Now I wanted to start all servies again with sudo brew services start --all

but I'm not able to use Laravel Valet (a program to show a website with .test domains) at all.

I get errors like:

the "user" directive makes sense only if the master process runs with super-user privileges, ignored in /usr/local/etc/nginx/nginx.conf:1

So that is my question: Is it bad to call sudo on 'sudo brew services start --all'?

  • 1
    There is probably no general answer to this, also your issue with nginx could be caused by various things. Might be better to reboot and, if the problem persists, ask a specific question for this.
    – nohillside
    Commented Aug 28, 2020 at 12:52

1 Answer 1


Yes, it is bad, at least according to the Homebrew FAQ:

Why does Homebrew say sudo is bad?

tl;dr Sudo is dangerous, and you installed TextMate.app without sudo anyway.

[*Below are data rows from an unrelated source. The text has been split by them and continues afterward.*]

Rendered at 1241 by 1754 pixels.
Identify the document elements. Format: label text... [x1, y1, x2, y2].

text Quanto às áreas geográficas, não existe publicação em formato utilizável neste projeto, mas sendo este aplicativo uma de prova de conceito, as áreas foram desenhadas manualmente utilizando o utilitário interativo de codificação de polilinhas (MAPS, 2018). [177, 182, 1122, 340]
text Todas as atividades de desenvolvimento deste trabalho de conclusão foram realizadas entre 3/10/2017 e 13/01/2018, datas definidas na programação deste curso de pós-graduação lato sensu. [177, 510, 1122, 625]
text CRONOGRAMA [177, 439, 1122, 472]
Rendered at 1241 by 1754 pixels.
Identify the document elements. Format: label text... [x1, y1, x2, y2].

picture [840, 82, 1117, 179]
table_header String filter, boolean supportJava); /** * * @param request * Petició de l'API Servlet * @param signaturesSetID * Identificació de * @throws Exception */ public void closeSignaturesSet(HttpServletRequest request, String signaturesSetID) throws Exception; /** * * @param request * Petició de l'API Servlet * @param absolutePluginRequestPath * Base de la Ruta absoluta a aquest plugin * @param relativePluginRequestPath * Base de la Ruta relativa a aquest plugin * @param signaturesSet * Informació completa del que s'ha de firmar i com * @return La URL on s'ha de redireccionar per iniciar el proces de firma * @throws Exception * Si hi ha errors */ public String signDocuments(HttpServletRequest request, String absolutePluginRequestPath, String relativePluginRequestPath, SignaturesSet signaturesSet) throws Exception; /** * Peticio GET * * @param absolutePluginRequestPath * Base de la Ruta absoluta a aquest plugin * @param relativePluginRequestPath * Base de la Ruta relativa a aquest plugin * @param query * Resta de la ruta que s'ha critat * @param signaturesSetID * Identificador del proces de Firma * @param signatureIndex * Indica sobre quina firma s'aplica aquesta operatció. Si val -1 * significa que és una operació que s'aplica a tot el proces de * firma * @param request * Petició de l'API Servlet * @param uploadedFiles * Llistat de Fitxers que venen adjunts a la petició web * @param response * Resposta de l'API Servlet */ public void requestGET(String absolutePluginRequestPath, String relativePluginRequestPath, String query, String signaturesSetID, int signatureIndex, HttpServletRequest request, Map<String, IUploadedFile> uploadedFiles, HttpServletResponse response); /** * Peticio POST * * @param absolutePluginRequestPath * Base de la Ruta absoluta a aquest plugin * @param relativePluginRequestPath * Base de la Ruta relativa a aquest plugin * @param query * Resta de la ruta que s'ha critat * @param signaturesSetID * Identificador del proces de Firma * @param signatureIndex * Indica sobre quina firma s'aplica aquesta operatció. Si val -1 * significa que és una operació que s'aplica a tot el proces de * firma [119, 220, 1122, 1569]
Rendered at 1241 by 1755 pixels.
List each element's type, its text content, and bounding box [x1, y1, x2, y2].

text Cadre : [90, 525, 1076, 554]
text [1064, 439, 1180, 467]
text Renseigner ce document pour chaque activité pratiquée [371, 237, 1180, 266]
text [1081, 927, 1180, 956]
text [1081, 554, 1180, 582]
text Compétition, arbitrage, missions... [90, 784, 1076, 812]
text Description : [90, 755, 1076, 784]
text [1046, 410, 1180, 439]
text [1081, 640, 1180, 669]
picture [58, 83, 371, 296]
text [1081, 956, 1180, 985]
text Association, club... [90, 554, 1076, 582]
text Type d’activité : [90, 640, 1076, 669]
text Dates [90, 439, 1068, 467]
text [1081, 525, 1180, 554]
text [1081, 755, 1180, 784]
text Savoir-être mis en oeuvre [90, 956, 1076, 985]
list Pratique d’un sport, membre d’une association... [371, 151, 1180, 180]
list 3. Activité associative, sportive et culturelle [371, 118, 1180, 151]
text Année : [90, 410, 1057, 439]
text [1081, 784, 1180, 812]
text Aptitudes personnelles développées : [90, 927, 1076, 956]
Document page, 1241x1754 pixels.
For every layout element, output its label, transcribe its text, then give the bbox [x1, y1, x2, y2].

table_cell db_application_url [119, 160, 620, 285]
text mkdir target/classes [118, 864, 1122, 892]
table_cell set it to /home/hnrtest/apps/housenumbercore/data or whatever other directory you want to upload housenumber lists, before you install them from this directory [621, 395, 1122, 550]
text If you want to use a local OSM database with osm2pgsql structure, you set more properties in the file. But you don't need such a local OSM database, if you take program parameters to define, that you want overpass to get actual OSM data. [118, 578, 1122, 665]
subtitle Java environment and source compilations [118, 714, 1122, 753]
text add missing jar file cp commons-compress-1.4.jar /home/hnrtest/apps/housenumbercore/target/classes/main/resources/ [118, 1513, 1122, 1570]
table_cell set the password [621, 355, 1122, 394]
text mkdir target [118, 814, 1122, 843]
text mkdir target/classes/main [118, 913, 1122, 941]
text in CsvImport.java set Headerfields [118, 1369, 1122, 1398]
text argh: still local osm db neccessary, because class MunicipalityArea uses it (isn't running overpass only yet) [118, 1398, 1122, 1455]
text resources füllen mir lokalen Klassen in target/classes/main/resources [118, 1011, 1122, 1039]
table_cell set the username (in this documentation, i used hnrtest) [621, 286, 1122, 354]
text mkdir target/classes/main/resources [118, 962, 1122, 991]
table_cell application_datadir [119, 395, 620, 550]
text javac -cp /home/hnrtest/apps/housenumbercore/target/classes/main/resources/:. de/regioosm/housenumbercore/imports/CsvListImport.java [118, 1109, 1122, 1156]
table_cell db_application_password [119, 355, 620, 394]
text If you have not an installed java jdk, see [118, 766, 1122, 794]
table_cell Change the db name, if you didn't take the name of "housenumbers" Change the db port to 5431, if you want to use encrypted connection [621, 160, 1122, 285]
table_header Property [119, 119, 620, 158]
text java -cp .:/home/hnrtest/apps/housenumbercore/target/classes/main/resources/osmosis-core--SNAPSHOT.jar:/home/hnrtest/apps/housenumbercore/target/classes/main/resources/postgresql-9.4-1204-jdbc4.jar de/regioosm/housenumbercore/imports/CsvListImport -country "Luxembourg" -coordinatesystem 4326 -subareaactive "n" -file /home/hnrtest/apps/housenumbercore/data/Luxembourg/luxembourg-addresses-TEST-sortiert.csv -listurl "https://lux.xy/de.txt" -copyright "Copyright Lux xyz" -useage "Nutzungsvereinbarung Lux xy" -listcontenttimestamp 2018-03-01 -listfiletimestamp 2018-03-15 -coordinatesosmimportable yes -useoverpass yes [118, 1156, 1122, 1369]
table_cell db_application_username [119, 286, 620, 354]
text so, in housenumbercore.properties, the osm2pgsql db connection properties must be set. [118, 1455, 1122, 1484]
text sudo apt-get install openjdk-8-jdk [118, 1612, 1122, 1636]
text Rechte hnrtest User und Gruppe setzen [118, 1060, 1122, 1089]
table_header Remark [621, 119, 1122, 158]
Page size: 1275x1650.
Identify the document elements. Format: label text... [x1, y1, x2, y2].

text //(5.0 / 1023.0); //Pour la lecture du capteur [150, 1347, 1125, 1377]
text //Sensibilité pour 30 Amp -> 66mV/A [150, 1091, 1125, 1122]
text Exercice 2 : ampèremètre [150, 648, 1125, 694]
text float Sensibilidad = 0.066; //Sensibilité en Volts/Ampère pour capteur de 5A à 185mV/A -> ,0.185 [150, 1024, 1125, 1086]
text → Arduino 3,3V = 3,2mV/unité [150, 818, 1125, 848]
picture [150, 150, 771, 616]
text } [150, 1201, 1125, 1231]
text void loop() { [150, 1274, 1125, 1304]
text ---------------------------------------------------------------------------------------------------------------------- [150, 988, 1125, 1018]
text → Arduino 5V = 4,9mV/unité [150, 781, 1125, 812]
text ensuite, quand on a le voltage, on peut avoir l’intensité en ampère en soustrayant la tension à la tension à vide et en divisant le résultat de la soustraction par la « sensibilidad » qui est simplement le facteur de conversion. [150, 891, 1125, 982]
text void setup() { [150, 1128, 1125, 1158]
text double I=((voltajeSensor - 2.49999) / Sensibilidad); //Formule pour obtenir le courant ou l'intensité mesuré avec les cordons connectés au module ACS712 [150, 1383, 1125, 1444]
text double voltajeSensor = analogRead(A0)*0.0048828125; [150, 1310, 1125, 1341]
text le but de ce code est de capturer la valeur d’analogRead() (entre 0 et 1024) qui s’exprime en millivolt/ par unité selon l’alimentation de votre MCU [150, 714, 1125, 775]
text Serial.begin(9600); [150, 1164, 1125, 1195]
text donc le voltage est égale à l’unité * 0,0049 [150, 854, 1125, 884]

Homebrew refuses to work using sudo.

You should only ever sudo a tool you trust. Of course, you can trust Homebrew 😉 But do you trust the multi-megabyte Makefile that Homebrew runs? Developers often understand C++ far better than they understand make syntax. It’s too high a risk to sudo such stuff. It could modify (or upload) any files on your system. And indeed, we’ve seen some build scripts try to modify /usr even when the prefix was specified as something else entirely.

We use the macOS sandbox to stop this but this doesn’t work when run as the root user (which also has read and write access to almost everything on the system).

Did you chown root /Applications/TextMate.app? Probably not. So is it that important to chown root wget?

If you need to run Homebrew in a multi-user environment, consider creating a separate user account especially for use of Homebrew.

Moreover, Homebrew services are built and configured to run with user accounts, if you run them under the root account you risk to have configuration problems as you experienced. Also, as you should already known, running internet facing services, under a root account is a major security risk.